Throughout this campaign, for years actually, Mitt Romney has been telling anyone who'll listen that President Obama began his time in office with an "apology tour." In fact conservatives have been telling this tall tale as early as the spring of 2009:
On April 3, the Fox News website Fox Nation featured a front page headline reading: "Obama on Foreign Soil: 'America Has Shown Arrogance.'" However, Fox Nation, which linked to an April 3 U.K. Telegraph article about Obama's speech at a town hall that day in Strasbourg, France, ignored Obama's subsequent remarks in which he, in the words of the Telegraph article, "balanced this striking admission with a tough message to Europeans that blaming America was foolish." The Telegraph then quoted Obama saying: "But in Europe, there is an anti-Americanism that is at once casual, but can also be insidious. Instead of recognizing the good that America so often does in the world, there have been times where Europeans choose to blame America for much of what's bad."

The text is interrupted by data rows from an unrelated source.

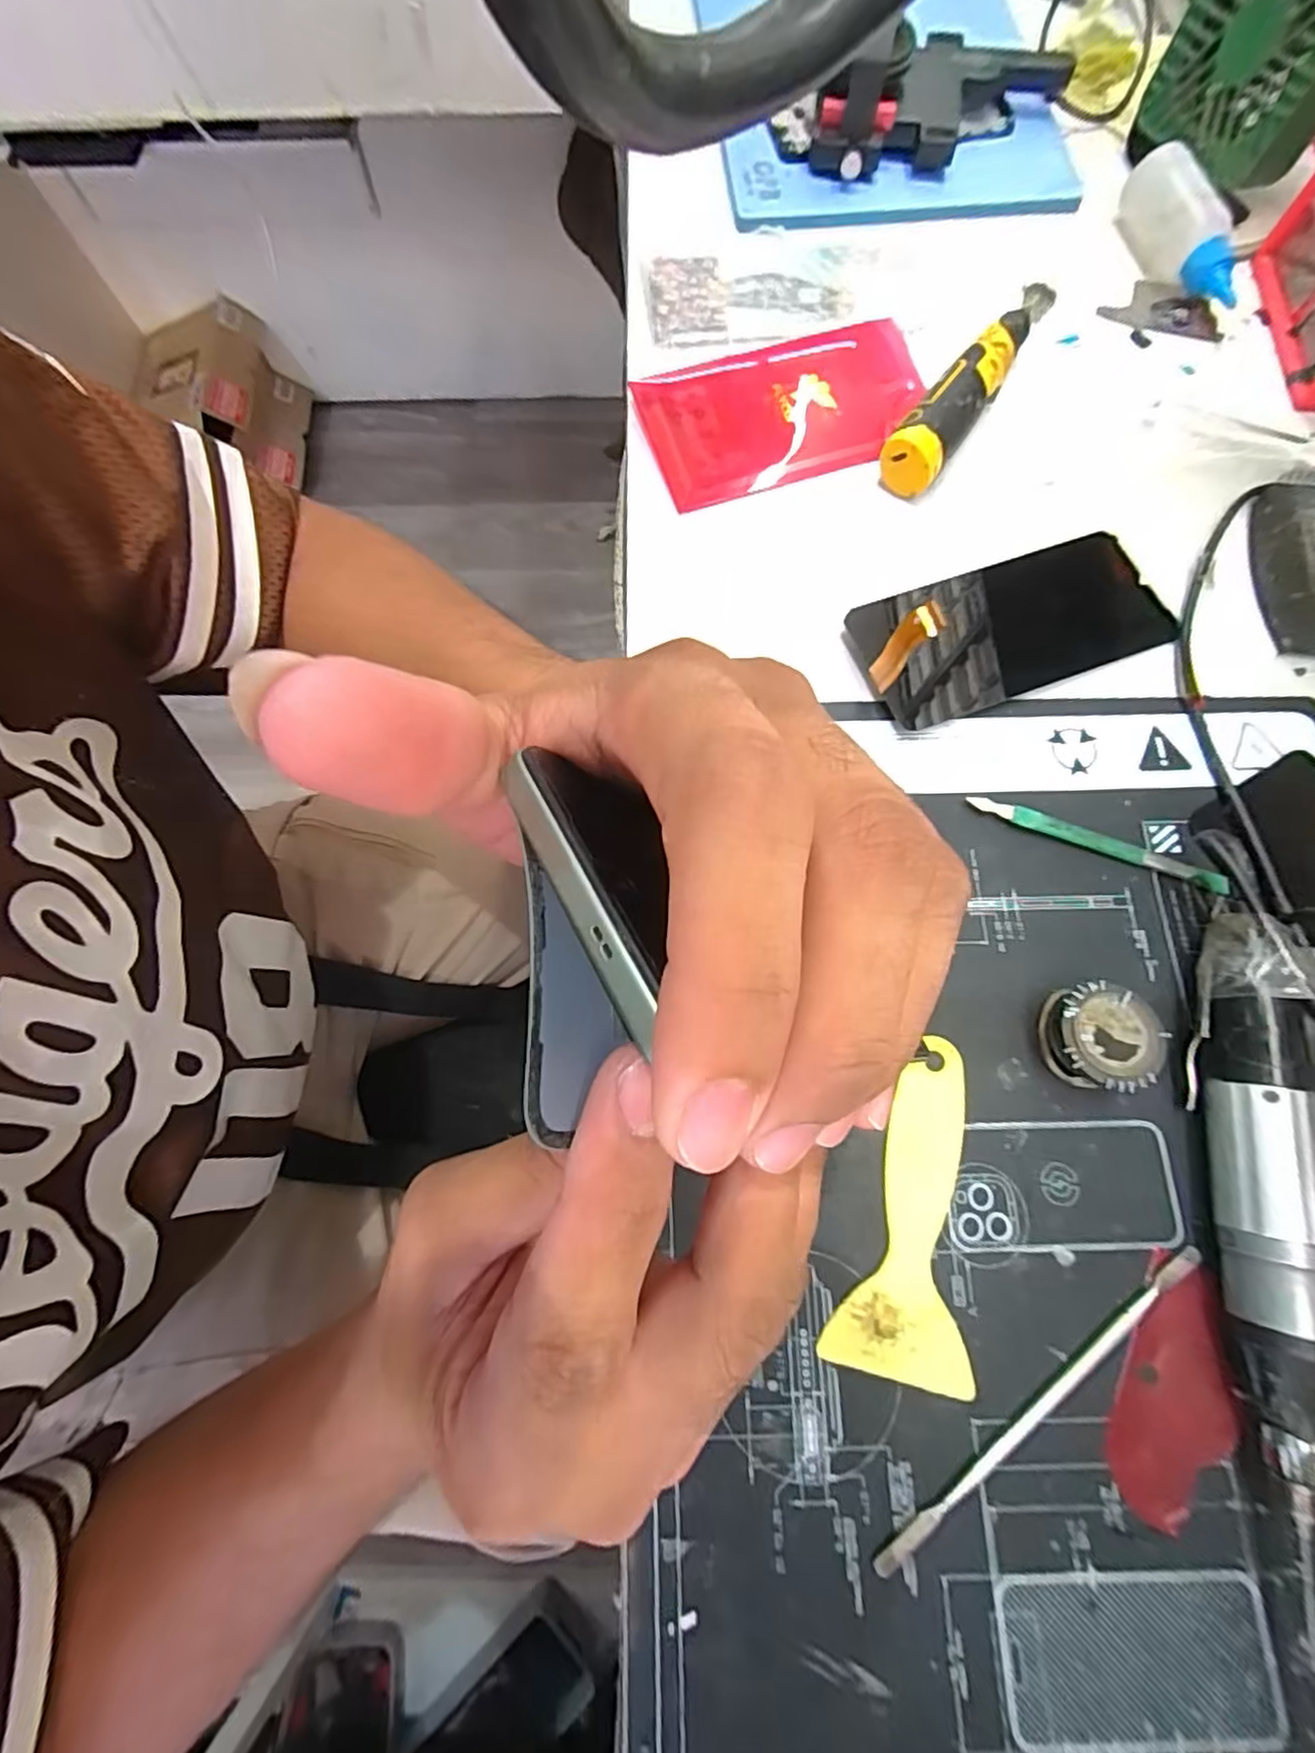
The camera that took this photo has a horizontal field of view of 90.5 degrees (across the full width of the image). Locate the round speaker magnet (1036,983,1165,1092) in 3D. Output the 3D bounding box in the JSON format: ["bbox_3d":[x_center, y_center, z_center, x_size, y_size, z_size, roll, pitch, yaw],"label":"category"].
[{"bbox_3d":[0.175,0.064,0.261,0.039,0.024,0.039,0,74,1],"label":"round speaker magnet"}]

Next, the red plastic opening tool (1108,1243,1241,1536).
[{"bbox_3d":[0.188,0.186,0.235,0.038,0.004,0.083,24,76,11],"label":"red plastic opening tool"}]

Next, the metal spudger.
[{"bbox_3d":[0.140,0.190,0.234,0.159,0.004,0.009,-36,77,-9],"label":"metal spudger"}]

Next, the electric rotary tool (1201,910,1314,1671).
[{"bbox_3d":[0.220,0.130,0.233,0.029,0.035,0.228,8,74,3],"label":"electric rotary tool"}]

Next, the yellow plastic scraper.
[{"bbox_3d":[0.101,0.126,0.254,0.051,0.004,0.122,13,75,4],"label":"yellow plastic scraper"}]

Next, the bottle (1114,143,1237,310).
[{"bbox_3d":[0.306,-0.374,0.379,0.029,0.034,0.102,-13,75,-3],"label":"bottle"}]

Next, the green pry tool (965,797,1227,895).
[{"bbox_3d":[0.197,-0.015,0.292,0.113,0.006,0.009,20,75,6],"label":"green pry tool"}]

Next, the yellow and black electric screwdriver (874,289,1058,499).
[{"bbox_3d":[0.175,-0.274,0.353,0.028,0.027,0.160,35,77,10],"label":"yellow and black electric screwdriver"}]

Mitt Romney apparently belongs to that cadre of conservatives who believes that the United States of America is not only a great country, but that it literally is infallible, that it never does anything wrong, or at least nothing wrong enough to apologize for. This idea is so central to Romney's worldview that he titled his campaign book -- the place where he laid out his case for the presidency -- No Apology: The Case for American Greatness.
And throughout much of the campaign, Romney repeated this particularly simplistic piece of red-meat rhetoric: "I will never apologize for the United States of America." I wonder how he squares that with the fact that Ronald Reagan apologized for interning our own citizens of Japanese origin during World War II, and that George W. Bush apologized directly to the Prime Minister of Iraq for the actions of a U.S. soldier. When he talks this way, Romney sounds like a five-year-old. His book could just as easily be called "No Humility."

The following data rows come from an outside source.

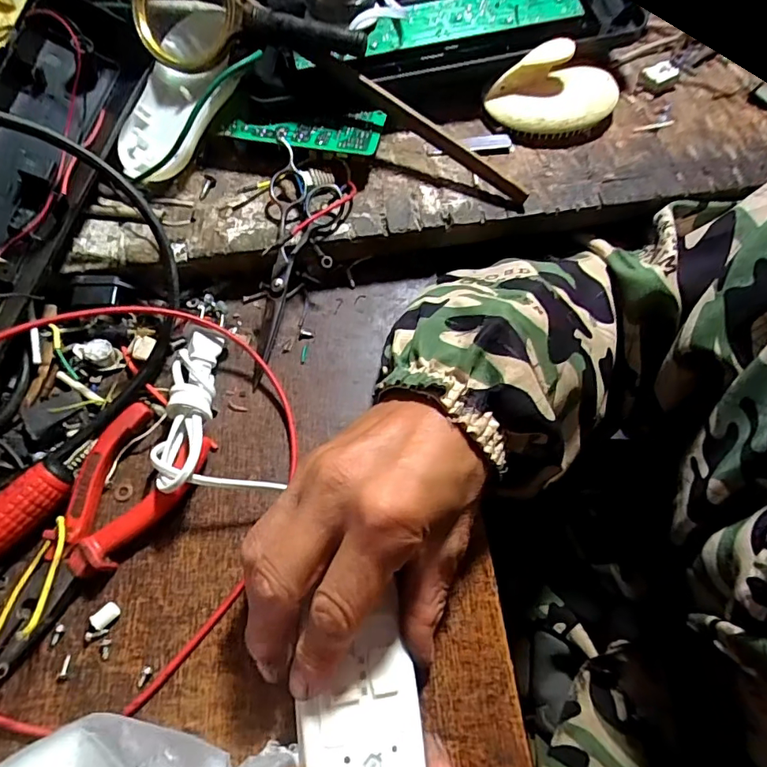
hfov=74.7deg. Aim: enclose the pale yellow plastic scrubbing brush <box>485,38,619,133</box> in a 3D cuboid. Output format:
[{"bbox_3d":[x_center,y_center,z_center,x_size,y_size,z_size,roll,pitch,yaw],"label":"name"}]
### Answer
[{"bbox_3d":[0.121,-0.201,0.341,0.089,0.034,0.044,-12,65,-5],"label":"pale yellow plastic scrubbing brush"}]

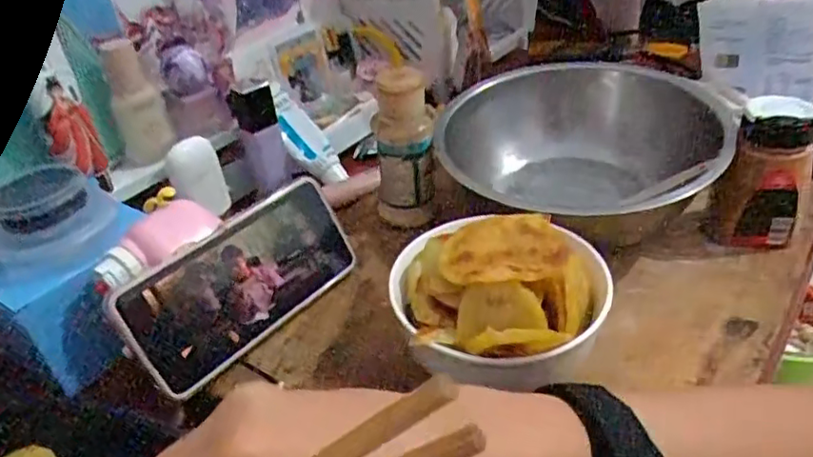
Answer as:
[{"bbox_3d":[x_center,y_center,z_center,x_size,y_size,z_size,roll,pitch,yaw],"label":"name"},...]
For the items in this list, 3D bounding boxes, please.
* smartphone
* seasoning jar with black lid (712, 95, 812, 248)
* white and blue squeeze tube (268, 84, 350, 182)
[{"bbox_3d":[-0.105,0.033,0.411,0.163,0.080,0.009,-38,21,-34],"label":"smartphone"},{"bbox_3d":[0.259,-0.034,0.438,0.050,0.106,0.058,18,41,28],"label":"seasoning jar with black lid"},{"bbox_3d":[-0.112,-0.098,0.624,0.041,0.020,0.129,-29,76,-31],"label":"white and blue squeeze tube"}]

Monday night, Governor Romney tried it again:
And then the president began what I've called an apology tour of going to -- to various nations in the Middle East and -- and criticizing America. I think they looked at that and saw weakness.

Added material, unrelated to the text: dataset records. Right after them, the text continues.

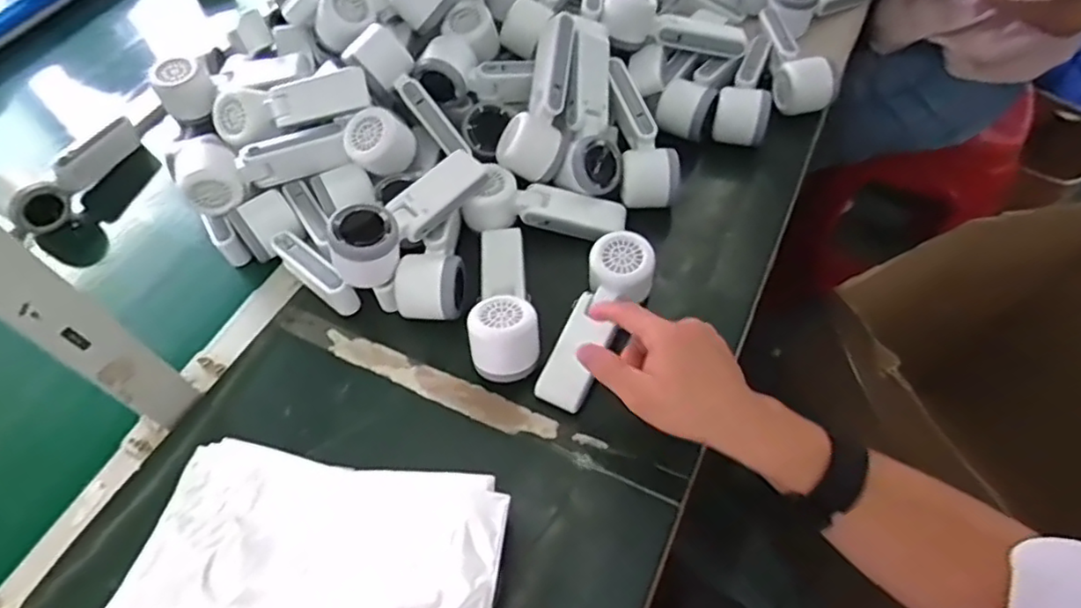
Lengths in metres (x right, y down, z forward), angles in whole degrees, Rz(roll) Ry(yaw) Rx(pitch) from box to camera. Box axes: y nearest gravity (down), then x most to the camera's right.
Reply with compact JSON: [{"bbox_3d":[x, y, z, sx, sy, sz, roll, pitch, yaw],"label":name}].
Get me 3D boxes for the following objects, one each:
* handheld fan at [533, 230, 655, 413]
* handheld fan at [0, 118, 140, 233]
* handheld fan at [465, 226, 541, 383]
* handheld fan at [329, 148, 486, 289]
[{"bbox_3d":[0.047,0.010,0.538,0.057,0.054,0.166,24,73,15],"label":"handheld fan"},{"bbox_3d":[-0.532,-0.151,0.695,0.066,0.048,0.166,14,59,12],"label":"handheld fan"},{"bbox_3d":[-0.038,-0.009,0.560,0.060,0.062,0.165,-9,57,-3],"label":"handheld fan"},{"bbox_3d":[-0.119,-0.086,0.562,0.051,0.057,0.164,32,64,22],"label":"handheld fan"}]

In fact, Romney mentioned the "apology tour" in passing in the second debate as well, and President Obama let it go. I remember wondering at the time whether the president was waiting for a more opportune moment, a moment when Romney would really tee up that line, before hitting back on it hard.
Last night, he did:
Bob, let me just respond. Nothing Governor Romney just said is true, starting with this notion of me apologizing. This has been probably the biggest whopper that's been told during the course of this campaign, and every fact-checker and every reporter who's looked at it, Governor, has said this is not true.
The. Biggest. Whopper. First of all, this is perfect not only because it responds effectively to the "apology tour" line, but because it reminds the American people that this is only one of many other "whoppers" that Mitt Romney has told. Perfect. And of course, Obama is right about the fact-checkers.
Tuesday's LA Times noted:
Independent fact-checking groups, including PolitiFact and FactCheck, that have examined Obama's speeches on his visits to the region haven't found them to be especially critical of American actions, and found them generally consistent with statements of past presidents.
This was one of many powerful moments for President Obama in last night's debate, but I would argue it was one of the most important. Mitt Romney has made the "apology tour" and his broader attacks on President Obama's approach to the concept of American exceptionalism central to his cynical and divisive push to "other" Obama, to define him in some way as "foreign" or not fully American. I've addressed that issue in detail elsewhere. The prominence with with Romney has pushed this line over the past 24 months suggests that he thinks it will help him win a significant number of votes. That's why, strategically speaking, it was so important for the president to eviscerate it as he did Monday night.
The biggest difference between Barack Obama and Mitt Romney is that only one of the candidates speaks about America's role in the world like an adult. And he's the one running for re-election.